The United States set off another underground nuclear blast today, its third this year, demonstrating the Reagan Administration’s determination to continue testing despite Soviet calls for a superpower freeze.
A brief statement by the Department of Energy said only that the blast at 6:30 a.m. beneath the Nevada desert yielded between 20 and 150 kilotons, or the equivalent of 20,000 to 150,000 tons of TNT.
A small U.S. blast on April 10 prompted the Soviets to call off their 8-month-old, self-imposed unilateral moratorium, which they had said would be maintained only as long as the United States refrained from testing.
There has been no indication, so far, when Soviet testing will resume.
Tass, the official Soviet press agency, condemned today’s test as an act which dashed a unique chance to achieve disarmament.
Tass said Washington’s three announced tests so far this year showed that it has “resorted to actions that complicate still further the tense situation in the world arena.”
“The nuclear explosions in Nevada dash a unique chance to make a real beginning to the disarmament process,” Tass said.
Energy Department spokesman Jim Boyer said the weapons-related test was “very successful.”
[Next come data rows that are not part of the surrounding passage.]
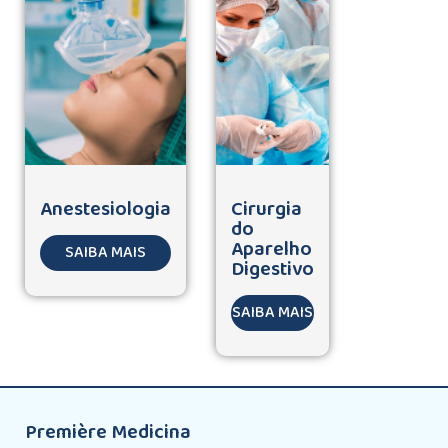
Anestesiologia
Cirurgia
do
Aparelho
SAIBA MAIS
Digestivo
SAIBA MAIS
Première Medicina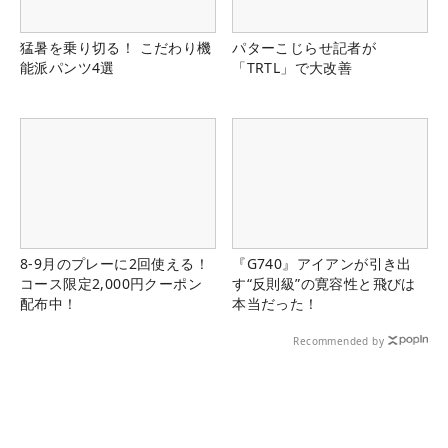
猛暑を乗り切る！ こだわり機
パターこじらせ記者が
能派パンツ4選
「TRTL」で大改善
8-9月のプレーに2回使える！
『G740』アイアンが引き出
コース限定2,000円クーポン
す“反則級”の寛容性と飛びは
配布中！
本当だった！
Recommended by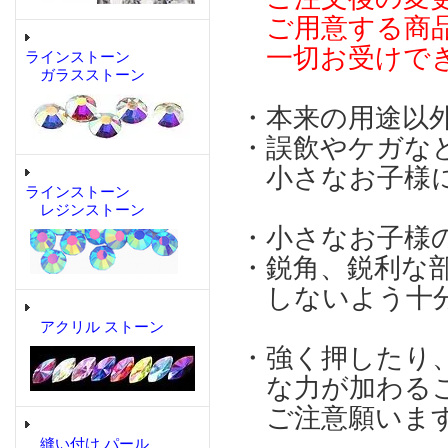
ご用意する商品
一切お受けで
ラインストーン
ガラスストーン
・本来の用途以
・誤飲やケガな
小さなお子様に
ラインストーン
レジンストーン
・小さなお子様
・鋭角、鋭利な
しないよう十分
アクリル ストーン
・強く押したり
な力が加わるこ
ご注意願いま
縫い付け パール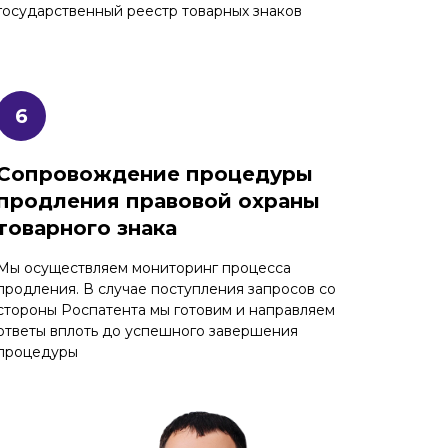
государственный реестр товарных знаков
Сопровождение процедуры
продления правовой охраны
товарного знака
Мы осуществляем мониторинг процесса
продления. В случае поступления запросов со
стороны Роспатента мы готовим и направляем
ответы вплоть до успешного завершения
процедуры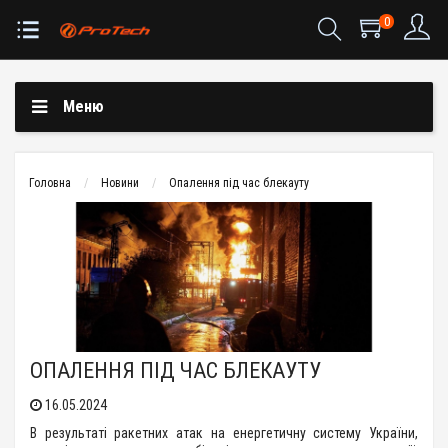
0
Меню
Головна
Новини
Опалення під час блекауту
ОПАЛЕННЯ ПІД ЧАС БЛЕКАУТУ
16.05.2024
В результаті ракетних атак на енергетичну систему України,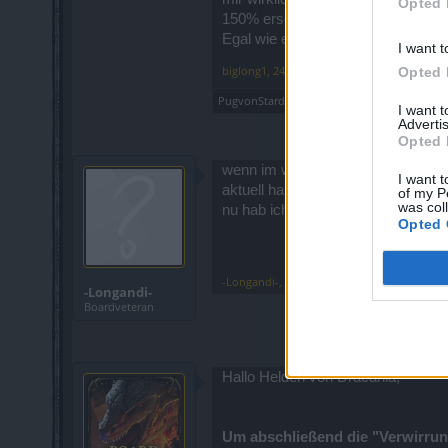
Opted 
150% erscheint mir das ziemlich s
Egal wie es jetzt auch wirklich ist
I want t
biglong1
,
24 November 2018
Opted 
PugvonStardock
und
steffenfuerst
gefällt die
I want 
Advertis
Opted 
wenn im wiki nicht vielleicht noc
I want t
aktuell hab ich es auf dem testi ges
of my P
was col
nu hab ich essi mit rosa schrifft 
Opted 
-Longandi-
,
25 November 2018
-Longandi-
Boardveteran
Hallo Helden von Dracania,
Um abschließend die "Verwirrun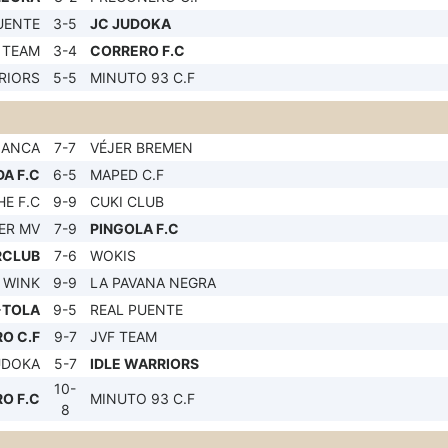
UENTE
3-5
JC JUDOKA
 TEAM
3-4
CORRERO F.C
RIORS
5-5
MINUTO 93 C.F
LANCA
7-7
VÉJER BREMEN
A F.C
6-5
MAPED C.F
HE F.C
9-9
CUKI CLUB
ER MV
7-9
PINGOLA F.C
RCLUB
7-6
WOKIS
 WINK
9-9
LA PAVANA NEGRA
-TOLA
9-5
REAL PUENTE
O C.F
9-7
JVF TEAM
UDOKA
5-7
IDLE WARRIORS
10-
O F.C
MINUTO 93 C.F
8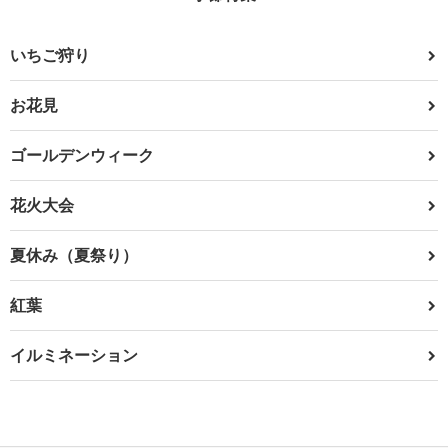
いちご狩り
お花見
ゴールデンウィーク
花火大会
夏休み（夏祭り）
紅葉
イルミネーション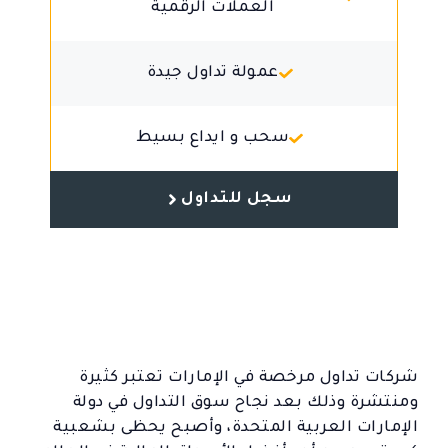
العملات الرقمية
عمولة تداول جيدة
سحب و ايداع بسيط
سجل للتداول
شركات تداول مرخصة في الإمارات تعتبر كثيرة
ومنتشرة وذلك بعد نجاح سوق التداول في دولة
الإمارات العربية المتحدة، وأصبح يحظى بشعبية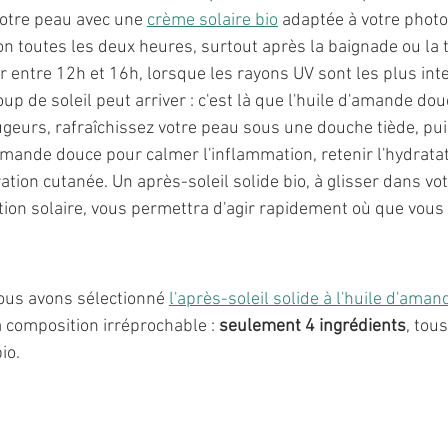
votre peau avec une 
crème solaire bio
 adaptée à votre photo
on toutes les deux heures, surtout après la baignade ou la t
r entre 12h et 16h, lorsque les rayons UV sont les plus int
up de soleil peut arriver : c'est là que l'huile d'amande dou
geurs, rafraîchissez votre peau sous une douche tiède, pui
amande douce pour calmer l'inflammation, retenir l'hydratat
tion cutanée. Un après-soleil solide bio, à glisser dans vot
ction solaire, vous permettra d'agir rapidement où que vous
ous avons sélectionné 
l'après-soleil solide à l'huile d'ama
a composition irréprochable : 
seulement 4 ingrédients
, tous
io.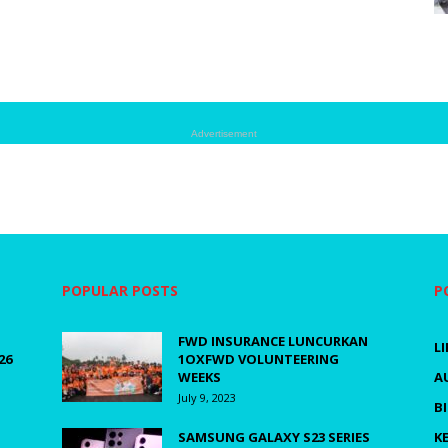
Advertisement
POPULAR POSTS
P
FWD INSURANCE LUNCURKAN
L
26
1OXFWD VOLUNTEERING
WEEKS
A
July 9, 2023
B
SAMSUNG GALAXY S23 SERIES
K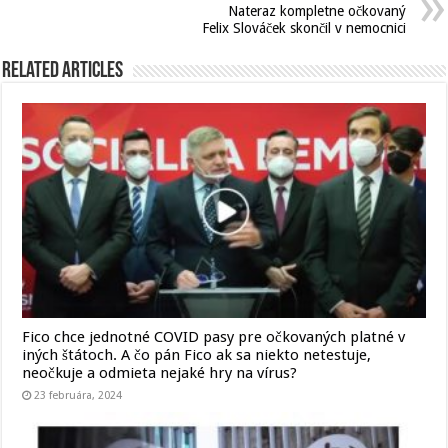
Nateraz kompletne očkovaný
Felix Slováček skončil v nemocnici
Related Articles
Fico chce jednotné COVID pasy pre očkovaných platné v
iných štátoch. A čo pán Fico ak sa niekto netestuje,
neočkuje a odmieta nejaké hry na vírus?
23 februára, 2024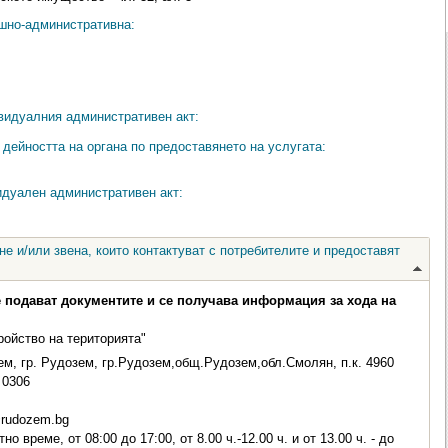
ешно-административна:
видуалния административен акт:
дейността на органа по предоставянето на услугата:
идуален административен акт:
е и/или звена, които контактуват с потребителите и предоставят
е подават документите и се получава информация за хода на
ройство на територията"
м, гр. Рудозем, гр.Рудозем,общ.Рудозем,обл.Смолян, п.к. 4960
0306
rudozem.bg
о време, от 08:00 до 17:00, от 8.00 ч.-12.00 ч. и от 13.00 ч. - до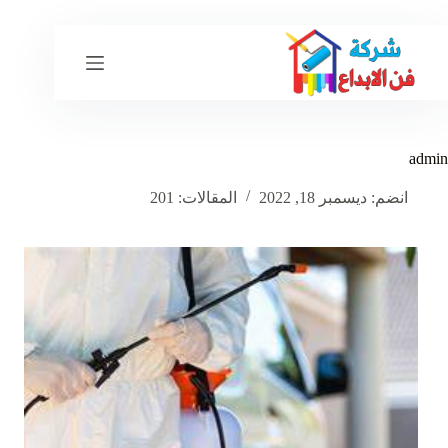
لتجاوز
لى
لمحتوى
admin
انضم: ديسمبر 18, 2022
المقالات: 201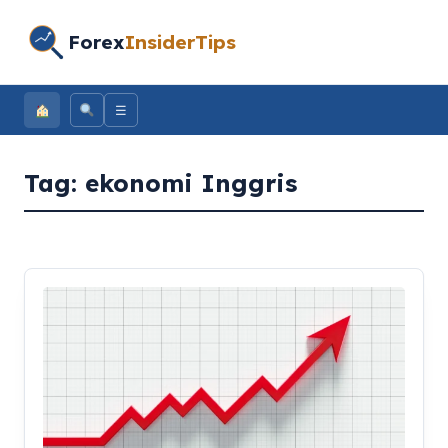
Forex
InsiderTips
☰
Tag:
ekonomi Inggris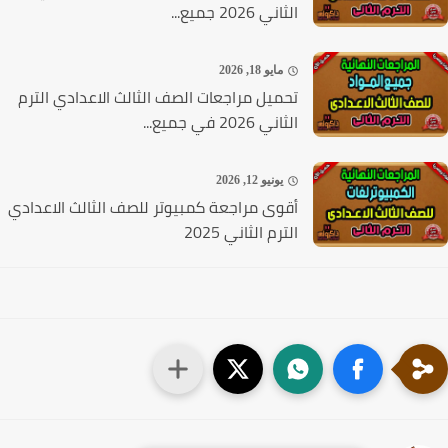
الثاني 2026 جميع...
مايو 18, 2026
تحميل مراجعات الصف الثالث الاعدادي الترم
الثاني 2026 في جميع...
يونيو 12, 2026
أقوى مراجعة كمبيوتر للصف الثالث الاعدادي
الترم الثاني 2025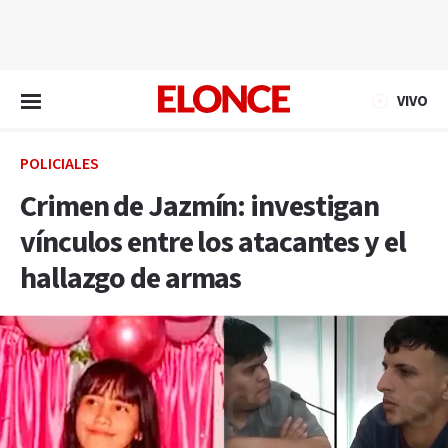
EN VIVO
VIVO
POLICIALES
Crimen de Jazmín: investigan
vínculos entre los atacantes y el
hallazgo de armas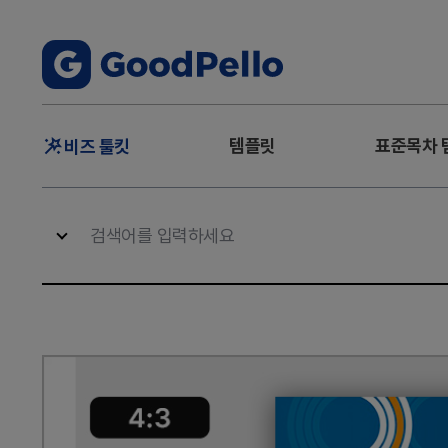
주
템플릿
표준목차 
비즈 툴킷
메
뉴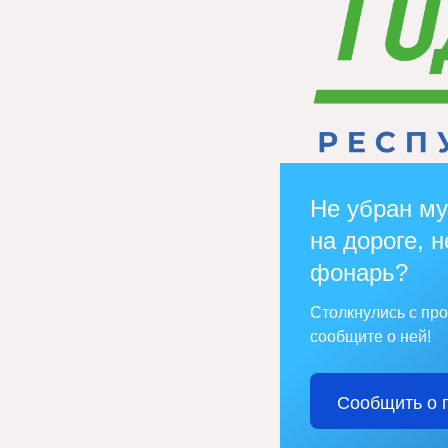
Не убран му
на дороге, н
фонарь?
Столкнулись с пр
сообщите о ней!
Сообщить о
He said strong ground motion was felt on the scene of the blast, 2,000 feet underground, but no tremors spread to nearby Las Vegas, where owners of skyscrapers had been cautioned to avoid all outside work high up their buildings.
Twenty-nine anti-nuclear demonstrators protested the explosion outside the perimeter of the giant Nevada test range, about 55 miles from ground zero, he said.
President Reagan had invited the Soviet Union to send observers to today’s test to observe a new U.S. method of measuring the punch of nuclear explosions, called Corrtex.